Es ist mit uns nicht anders als mit dem Planenten, dessen Rettung freitäglich auf der Straße und jetzt auch auf YouTube eingefordert wird. Irgendwann sind die Ressourcen alle und der Raubbau geht an die Substanz. 

 

Was der Erde der Plastikstrohhalm ist, ist dem Menschen die Überstunde. 

 

Wir arbeiten für Geld, um die Yogakurse zu bezahlen, die wir brauchen, um von der Lohnarbeit abzuschalten.

 

Ich wünschte, ich bräuchte den Yogakurs nicht. 

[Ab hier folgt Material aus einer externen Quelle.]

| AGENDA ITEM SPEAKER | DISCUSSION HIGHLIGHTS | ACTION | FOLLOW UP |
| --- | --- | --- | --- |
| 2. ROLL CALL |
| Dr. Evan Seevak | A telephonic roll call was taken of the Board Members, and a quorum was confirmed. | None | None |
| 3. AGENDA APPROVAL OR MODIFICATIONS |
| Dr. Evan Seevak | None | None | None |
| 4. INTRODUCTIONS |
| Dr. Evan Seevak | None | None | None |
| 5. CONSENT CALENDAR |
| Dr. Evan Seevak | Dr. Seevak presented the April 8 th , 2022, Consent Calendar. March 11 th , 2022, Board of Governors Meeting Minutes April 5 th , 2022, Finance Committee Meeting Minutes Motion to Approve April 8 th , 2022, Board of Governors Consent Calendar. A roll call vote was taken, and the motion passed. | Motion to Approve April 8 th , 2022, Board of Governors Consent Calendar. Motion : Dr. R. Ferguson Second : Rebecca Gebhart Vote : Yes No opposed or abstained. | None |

Ich wünschte, ich würde nicht hier sitzen, müde und kaputt, und Öffnungszeiten von Thermen und Saunen googeln, weil ich verzweifelt einen Ort suche, an dem ich auftanken kann. 

Ich wünschte, meine Speicher wären wenigstens noch so voll, dass ich das Nichtstun genießen kann, ohne dass es einen Zweck erfüllen muss. 

Ich wünschte, meine Tage wären überwiegend so, dass ich das Arbeiten für Geld, unbezahlte Care-Arbeit, Aktivismus und Self-Care so miteinander vereinbaren kann, dass ich am nächsten Tag das Gleiche wieder tun kann, ohne mich jemals fragen zu müssen, wann ich eigentlich mal wieder Sport machen und meine Freund*innen sehen kann und woher zur Hölle ich die Zeit und Energie nehmen soll, auf mein altes Einkommensniveau als Selbstständige zurückzukommen.

 

Wer hat noch ein paar Wunschpunkte frei? 

 

Es braucht dafür - um alle Menschen abdecken zu können - eine Grundsicherung, die ihren Namen verdient. 

Es braucht eine langfristige Absicherung von familiären Care-Tätigkeiten. 

Es braucht eine Reduktion der regulären Wochenarbeitszeit, um Gleichberechtigung in der Familie zu fördern und Frauen* zu entlasten, die sich dann selbst um ihre Rente kümmern können. Macht ja sonst keiner. 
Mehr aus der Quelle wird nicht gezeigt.